Southeast Computer Science Focus Pays Off for Students


Students receive high scores, are offered increased educational diversity

Recent scores earned by Southeast’s computer science graduates on the MFAT (Major Field Achievement Test) exam demonstrate the extent of knowledge available to students in the University’s computer science program.

The fall 2003 graduating class scored at the 71st percentile nationally on the exam.

“This level of performance is impressive,” said Dr. Anthony Duben, professor of computer science and department chair. “It puts our students above 71 percent of computer science students from schools in the national sample,” he said.

The MFAT exam is a nationally standardized test designed to assess a student’s knowledge and skills in their major area of study. All graduating seniors in Southeast’s Department of Computer Science take the exam, which is based on the GRE (Graduate Record Examination).
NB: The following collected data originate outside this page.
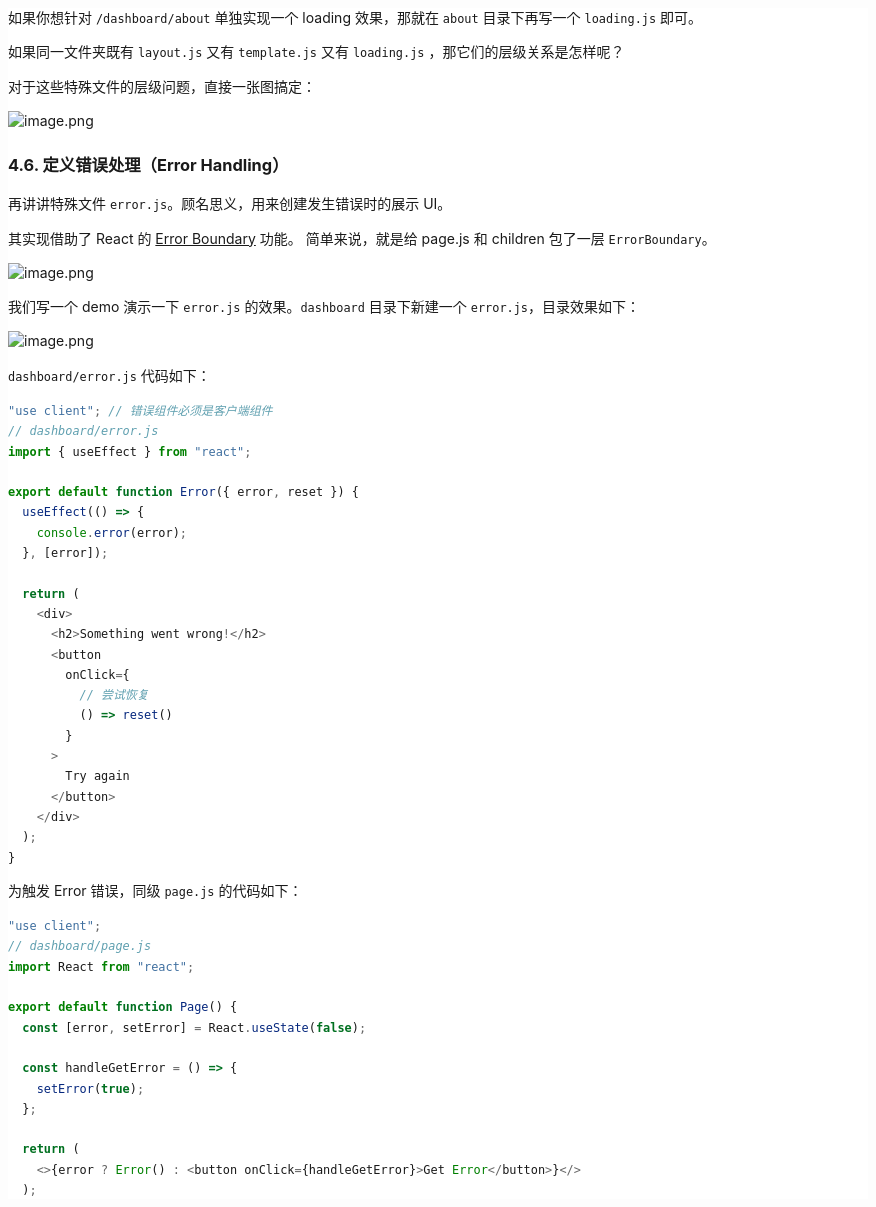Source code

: 如果你想针对 `/dashboard/about` 单独实现一个 loading 效果，那就在 `about` 目录下再写一个 `loading.js` 即可。

如果同一文件夹既有 `layout.js` 又有 `template.js` 又有 `loading.js` ，那它们的层级关系是怎样呢？

对于这些特殊文件的层级问题，直接一张图搞定：

![image.png](https://s2.loli.net/2025/01/28/V7axCtFGsJejbZN.png)

### 4.6. 定义错误处理（Error Handling）

再讲讲特殊文件 `error.js`。顾名思义，用来创建发生错误时的展示 UI。

其实现借助了 React 的 [Error Boundary](https://react.dev/reference/react/Component#catching-rendering-errors-with-an-error-boundary) 功能。
简单来说，就是给 page.js 和 children 包了一层 `ErrorBoundary`。

![image.png](https://s2.loli.net/2025/01/28/FQtMyHYnE7GzPuU.png)

我们写一个 demo 演示一下 `error.js` 的效果。`dashboard` 目录下新建一个 `error.js`，目录效果如下：

![image.png](https://s2.loli.net/2025/01/28/j92uNQmlvR5hzeZ.png)

`dashboard/error.js` 代码如下：

```javascript
"use client"; // 错误组件必须是客户端组件
// dashboard/error.js
import { useEffect } from "react";

export default function Error({ error, reset }) {
  useEffect(() => {
    console.error(error);
  }, [error]);

  return (
    <div>
      <h2>Something went wrong!</h2>
      <button
        onClick={
          // 尝试恢复
          () => reset()
        }
      >
        Try again
      </button>
    </div>
  );
}
```

为触发 Error 错误，同级 `page.js` 的代码如下：

```javascript
"use client";
// dashboard/page.js
import React from "react";

export default function Page() {
  const [error, setError] = React.useState(false);

  const handleGetError = () => {
    setError(true);
  };

  return (
    <>{error ? Error() : <button onClick={handleGetError}>Get Error</button>}</>
  );
```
Test assessment is based on three indicators: programming fundamentals; computer organization, architecture and operating systems; and algorithms, theory and computer mathematics.

Southeast offers two computer science degrees.

“The bachelor of science in computer science degree is oriented toward the science, mathematics and engineering aspects of the field,” Duben said. “The bachelor of science in applied computer science degree is more flexible, allowing students to become application developers in any area from accounting to zoology.”

The students taking the MFAT exam were almost evenly divided between the two degrees, according to Duben.

“The students’ high level of performance is evidence of their learning, since many other schools taking the examination offer only the scientific and engineering oriented degree,” he said.

The quality and innovative character of Southeast’s computer science program also has been recognized by IT Careers ( The information technology recruitment advertising company recently featured Southeast in an editorial preface to their career advertising in three industry publications: Computerworld, InfoWorld and Network World.

“Southeast was featured along with universities such as Carnegie-Mellon University, which many regard as the premier institution for computer science in the United States; Rose-Hulman Institute of Technology, which has a nationally recognized program in software engineering; the University of Alabama-Huntsville and Southern Methodist University,” Duben said.

The programs were noted in connection with the new approach many computer science educators and professionals are taking with an increased focus on diversity in coursework and in areas of specialization.

In keeping with this line of thought, Southeast is looking ahead and encouraging computer science students to consider more nontraditional combinations of coursework, according to Duben. The two degrees offered by the department have been revised and now offer students more flexibility to tailor their degree to fit specific niches in the marketplace.

“The bachelor of science in computer science degree will now allow a student to study any science offered at Southeast, including biology, chemistry, geoscience, physics and engineering physics,” Duben said. “This will help prepare students for graduate school or for interdisciplinary work in scientific informatics, such as bioinformatics or cheminformatics,” he said. “Students earning a bachelor of science in applied computer science are required to elect a minor or a second major in a field in which they can develop expertise in order to develop computer applications in that area or to pursue graduate studies in that field,” he said.

Students can choose a minor or second major from any discipline offered by the University.

“The revised bachelor of science in applied computer science offers the greatest scope of options for the students,” added Duben.

“One of the major problems confronting the computer science field is the outsourcing of work to foreign countries,” Duben said. “Programmers in India cost only 25 percent of what their counterparts in the United States cost. Many of the jobs being exported are from large companies doing conventional business-oriented software development,” he noted. “The Department of Computer Science recognizes this problem, and we have structured our degrees to help students make choices that might provide opportunities that they could otherwise not take advantage of.

“Our emphasis on interdisciplinary work, the pursuit of advanced study and the possibility of applying computational skills in application areas that might seem unconventional will help students find opportunities that others may miss. Although the department still expects many students to elect minors in traditional areas like business or computer networking, there are many opportunities in agriculture, geology, environmental science, biology and the humanities,” Duben said. “For example, students who aspire to become technical writers can minor in English, or those who wish to work in the entertainment industry could minor in art, music, theater, dance or mass communication.

“There are too many possibilities to enumerate,” Duben stresses, “especially if the student plans to apply computing techniques in the pursuit of an interdisciplinary graduate degree. If you consider the facts, you’ll realize that the possibilities are endless and full of variety,” he said. “For example, the reconstruction of the Dead Sea Scrolls was an application of computer pattern recognition, bioinformatics is used daily in the study of the genome and in drug discovery, geophysical exploration is a computer intensive application in geology, and modern dance and ballet choreographers use a software system originally developed by a woman who was both a computer scientist and a dancer.”